**RECORDED DATA:**
(begin)

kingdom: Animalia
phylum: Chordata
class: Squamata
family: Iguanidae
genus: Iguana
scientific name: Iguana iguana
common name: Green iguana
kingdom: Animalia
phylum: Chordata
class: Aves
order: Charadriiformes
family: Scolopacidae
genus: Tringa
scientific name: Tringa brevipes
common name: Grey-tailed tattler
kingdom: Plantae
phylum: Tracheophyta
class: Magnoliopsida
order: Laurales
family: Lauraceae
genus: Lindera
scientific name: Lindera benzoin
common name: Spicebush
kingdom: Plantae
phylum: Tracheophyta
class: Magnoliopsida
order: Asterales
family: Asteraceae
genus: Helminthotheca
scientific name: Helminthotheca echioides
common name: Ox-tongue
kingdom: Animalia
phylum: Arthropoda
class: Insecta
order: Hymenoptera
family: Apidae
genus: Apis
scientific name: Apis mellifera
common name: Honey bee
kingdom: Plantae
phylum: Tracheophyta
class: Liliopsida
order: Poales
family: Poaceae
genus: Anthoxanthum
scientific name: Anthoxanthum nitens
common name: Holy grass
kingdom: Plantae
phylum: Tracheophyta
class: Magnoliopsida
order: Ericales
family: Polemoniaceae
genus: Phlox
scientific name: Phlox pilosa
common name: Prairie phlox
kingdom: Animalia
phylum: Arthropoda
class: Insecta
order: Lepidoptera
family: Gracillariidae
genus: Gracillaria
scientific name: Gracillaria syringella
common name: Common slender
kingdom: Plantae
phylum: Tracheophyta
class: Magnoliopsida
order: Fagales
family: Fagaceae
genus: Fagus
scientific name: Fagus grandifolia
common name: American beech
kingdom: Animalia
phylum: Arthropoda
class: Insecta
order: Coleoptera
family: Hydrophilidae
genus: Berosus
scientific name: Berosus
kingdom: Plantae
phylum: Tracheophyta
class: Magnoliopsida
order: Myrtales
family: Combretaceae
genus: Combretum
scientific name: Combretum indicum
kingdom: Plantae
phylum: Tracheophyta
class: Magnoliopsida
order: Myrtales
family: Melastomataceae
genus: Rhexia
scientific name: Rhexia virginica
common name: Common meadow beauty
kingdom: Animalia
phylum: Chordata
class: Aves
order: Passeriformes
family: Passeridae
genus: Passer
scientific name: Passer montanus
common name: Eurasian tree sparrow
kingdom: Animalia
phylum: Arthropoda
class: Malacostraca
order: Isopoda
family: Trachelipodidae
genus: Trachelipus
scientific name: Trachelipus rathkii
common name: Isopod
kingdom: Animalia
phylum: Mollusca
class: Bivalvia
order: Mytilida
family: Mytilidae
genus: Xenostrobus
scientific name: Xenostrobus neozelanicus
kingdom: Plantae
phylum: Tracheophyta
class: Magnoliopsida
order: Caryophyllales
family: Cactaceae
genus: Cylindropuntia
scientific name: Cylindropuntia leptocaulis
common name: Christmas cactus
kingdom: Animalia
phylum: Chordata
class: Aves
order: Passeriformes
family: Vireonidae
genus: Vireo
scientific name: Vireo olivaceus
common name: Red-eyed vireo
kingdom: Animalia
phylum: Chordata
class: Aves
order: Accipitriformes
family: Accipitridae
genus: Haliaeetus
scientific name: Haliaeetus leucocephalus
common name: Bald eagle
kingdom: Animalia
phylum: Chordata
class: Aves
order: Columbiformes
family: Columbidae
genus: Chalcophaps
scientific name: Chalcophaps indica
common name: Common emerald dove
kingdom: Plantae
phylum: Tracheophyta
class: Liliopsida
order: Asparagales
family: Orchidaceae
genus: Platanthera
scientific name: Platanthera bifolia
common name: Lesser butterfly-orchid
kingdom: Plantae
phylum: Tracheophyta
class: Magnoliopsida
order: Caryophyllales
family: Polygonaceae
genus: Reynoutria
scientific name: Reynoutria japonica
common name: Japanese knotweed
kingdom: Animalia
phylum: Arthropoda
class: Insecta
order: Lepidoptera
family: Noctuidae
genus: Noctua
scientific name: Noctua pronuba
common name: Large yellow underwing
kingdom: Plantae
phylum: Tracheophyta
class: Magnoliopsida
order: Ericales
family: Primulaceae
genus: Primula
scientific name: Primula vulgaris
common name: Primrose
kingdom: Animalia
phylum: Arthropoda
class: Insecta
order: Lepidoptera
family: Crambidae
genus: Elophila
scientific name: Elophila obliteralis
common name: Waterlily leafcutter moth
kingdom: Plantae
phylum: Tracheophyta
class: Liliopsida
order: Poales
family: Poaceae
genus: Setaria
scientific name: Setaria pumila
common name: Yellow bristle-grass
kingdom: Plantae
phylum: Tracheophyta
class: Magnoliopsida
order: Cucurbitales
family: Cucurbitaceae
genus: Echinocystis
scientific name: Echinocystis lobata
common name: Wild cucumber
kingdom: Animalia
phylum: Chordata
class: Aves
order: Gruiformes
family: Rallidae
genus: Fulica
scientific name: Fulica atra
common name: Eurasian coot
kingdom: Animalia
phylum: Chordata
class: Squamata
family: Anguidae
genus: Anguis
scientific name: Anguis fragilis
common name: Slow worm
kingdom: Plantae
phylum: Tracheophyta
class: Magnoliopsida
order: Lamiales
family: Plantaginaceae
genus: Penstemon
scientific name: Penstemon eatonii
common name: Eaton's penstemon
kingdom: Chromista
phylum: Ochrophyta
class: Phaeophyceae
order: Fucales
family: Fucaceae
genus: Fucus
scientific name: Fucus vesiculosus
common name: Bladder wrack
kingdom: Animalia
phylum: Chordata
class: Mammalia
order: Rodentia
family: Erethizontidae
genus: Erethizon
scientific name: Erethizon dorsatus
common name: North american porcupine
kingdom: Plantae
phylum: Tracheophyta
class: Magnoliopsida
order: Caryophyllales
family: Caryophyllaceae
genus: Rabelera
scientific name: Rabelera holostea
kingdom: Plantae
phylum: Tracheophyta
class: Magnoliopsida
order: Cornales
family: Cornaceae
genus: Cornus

(end)

**SET TASK:**
Render every line of the listing above as a numbered list, leaving out any blank lines.

**EXERCISE ANSWER:**
1. kingdom: Animalia
2. phylum: Chordata
3. class: Squamata
4. family: Iguanidae
5. genus: Iguana
6. scientific name: Iguana iguana
7. common name: Green iguana
8. kingdom: Animalia
9. phylum: Chordata
10. class: Aves
11. order: Charadriiformes
12. family: Scolopacidae
13. genus: Tringa
14. scientific name: Tringa brevipes
15. common name: Grey-tailed tattler
16. kingdom: Plantae
17. phylum: Tracheophyta
18. class: Magnoliopsida
19. order: Laurales
20. family: Lauraceae
21. genus: Lindera
22. scientific name: Lindera benzoin
23. common name: Spicebush
24. kingdom: Plantae
25. phylum: Tracheophyta
26. class: Magnoliopsida
27. order: Asterales
28. family: Asteraceae
29. genus: Helminthotheca
30. scientific name: Helminthotheca echioides
31. common name: Ox-tongue
32. kingdom: Animalia
33. phylum: Arthropoda
34. class: Insecta
35. order: Hymenoptera
36. family: Apidae
37. genus: Apis
38. scientific name: Apis mellifera
39. common name: Honey bee
40. kingdom: Plantae
41. phylum: Tracheophyta
42. class: Liliopsida
43. order: Poales
44. family: Poaceae
45. genus: Anthoxanthum
46. scientific name: Anthoxanthum nitens
47. common name: Holy grass
48. kingdom: Plantae
49. phylum: Tracheophyta
50. class: Magnoliopsida
51. order: Ericales
52. family: Polemoniaceae
53. genus: Phlox
54. scientific name: Phlox pilosa
55. common name: Prairie phlox
56. kingdom: Animalia
57. phylum: Arthropoda
58. class: Insecta
59. order: Lepidoptera
60. family: Gracillariidae
61. genus: Gracillaria
62. scientific name: Gracillaria syringella
63. common name: Common slender
64. kingdom: Plantae
65. phylum: Tracheophyta
66. class: Magnoliopsida
67. order: Fagales
68. family: Fagaceae
69. genus: Fagus
70. scientific name: Fagus grandifolia
71. common name: American beech
72. kingdom: Animalia
73. phylum: Arthropoda
74. class: Insecta
75. order: Coleoptera
76. family: Hydrophilidae
77. genus: Berosus
78. scientific name: Berosus
79. kingdom: Plantae
80. phylum: Tracheophyta
81. class: Magnoliopsida
82. order: Myrtales
83. family: Combretaceae
84. genus: Combretum
85. scientific name: Combretum indicum
86. kingdom: Plantae
87. phylum: Tracheophyta
88. class: Magnoliopsida
89. order: Myrtales
90. family: Melastomataceae
91. genus: Rhexia
92. scientific name: Rhexia virginica
93. common name: Common meadow beauty
94. kingdom: Animalia
95. phylum: Chordata
96. class: Aves
97. order: Passeriformes
98. family: Passeridae
99. genus: Passer
100. scientific name: Passer montanus
101. common name: Eurasian tree sparrow
102. kingdom: Animalia
103. phylum: Arthropoda
104. class: Malacostraca
105. order: Isopoda
106. family: Trachelipodidae
107. genus: Trachelipus
108. scientific name: Trachelipus rathkii
109. common name: Isopod
110. kingdom: Animalia
111. phylum: Mollusca
112. class: Bivalvia
113. order: Mytilida
114. family: Mytilidae
115. genus: Xenostrobus
116. scientific name: Xenostrobus neozelanicus
117. kingdom: Plantae
118. phylum: Tracheophyta
119. class: Magnoliopsida
120. order: Caryophyllales
121. family: Cactaceae
122. genus: Cylindropuntia
123. scientific name: Cylindropuntia leptocaulis
124. common name: Christmas cactus
125. kingdom: Animalia
126. phylum: Chordata
127. class: Aves
128. order: Passeriformes
129. family: Vireonidae
130. genus: Vireo
131. scientific name: Vireo olivaceus
132. common name: Red-eyed vireo
133. kingdom: Animalia
134. phylum: Chordata
135. class: Aves
136. order: Accipitriformes
137. family: Accipitridae
138. genus: Haliaeetus
139. scientific name: Haliaeetus leucocephalus
140. common name: Bald eagle
141. kingdom: Animalia
142. phylum: Chordata
143. class: Aves
144. order: Columbiformes
145. family: Columbidae
146. genus: Chalcophaps
147. scientific name: Chalcophaps indica
148. common name: Common emerald dove
149. kingdom: Plantae
150. phylum: Tracheophyta
151. class: Liliopsida
152. order: Asparagales
153. family: Orchidaceae
154. genus: Platanthera
155. scientific name: Platanthera bifolia
156. common name: Lesser butterfly-orchid
157. kingdom: Plantae
158. phylum: Tracheophyta
159. class: Magnoliopsida
160. order: Caryophyllales
161. family: Polygonaceae
162. genus: Reynoutria
163. scientific name: Reynoutria japonica
164. common name: Japanese knotweed
165. kingdom: Animalia
166. phylum: Arthropoda
167. class: Insecta
168. order: Lepidoptera
169. family: Noctuidae
170. genus: Noctua
171. scientific name: Noctua pronuba
172. common name: Large yellow underwing
173. kingdom: Plantae
174. phylum: Tracheophyta
175. class: Magnoliopsida
176. order: Ericales
177. family: Primulaceae
178. genus: Primula
179. scientific name: Primula vulgaris
180. common name: Primrose
181. kingdom: Animalia
182. phylum: Arthropoda
183. class: Insecta
184. order: Lepidoptera
185. family: Crambidae
186. genus: Elophila
187. scientific name: Elophila obliteralis
188. common name: Waterlily leafcutter moth
189. kingdom: Plantae
190. phylum: Tracheophyta
191. class: Liliopsida
192. order: Poales
193. family: Poaceae
194. genus: Setaria
195. scientific name: Setaria pumila
196. common name: Yellow bristle-grass
197. kingdom: Plantae
198. phylum: Tracheophyta
199. class: Magnoliopsida
200. order: Cucurbitales
201. family: Cucurbitaceae
202. genus: Echinocystis
203. scientific name: Echinocystis lobata
204. common name: Wild cucumber
205. kingdom: Animalia
206. phylum: Chordata
207. class: Aves
208. order: Gruiformes
209. family: Rallidae
210. genus: Fulica
211. scientific name: Fulica atra
212. common name: Eurasian coot
213. kingdom: Animalia
214. phylum: Chordata
215. class: Squamata
216. family: Anguidae
217. genus: Anguis
218. scientific name: Anguis fragilis
219. common name: Slow worm
220. kingdom: Plantae
221. phylum: Tracheophyta
222. class: Magnoliopsida
223. order: Lamiales
224. family: Plantaginaceae
225. genus: Penstemon
226. scientific name: Penstemon eatonii
227. common name: Eaton's penstemon
228. kingdom: Chromista
229. phylum: Ochrophyta
230. class: Phaeophyceae
231. order: Fucales
232. family: Fucaceae
233. genus: Fucus
234. scientific name: Fucus vesiculosus
235. common name: Bladder wrack
236. kingdom: Animalia
237. phylum: Chordata
238. class: Mammalia
239. order: Rodentia
240. family: Erethizontidae
241. genus: Erethizon
242. scientific name: Erethizon dorsatus
243. common name: North american porcupine
244. kingdom: Plantae
245. phylum: Tracheophyta
246. class: Magnoliopsida
247. order: Caryophyllales
248. family: Caryophyllaceae
249. genus: Rabelera
250. scientific name: Rabelera holostea
251. kingdom: Plantae
252. phylum: Tracheophyta
253. class: Magnoliopsida
254. order: Cornales
255. family: Cornaceae
256. genus: Cornus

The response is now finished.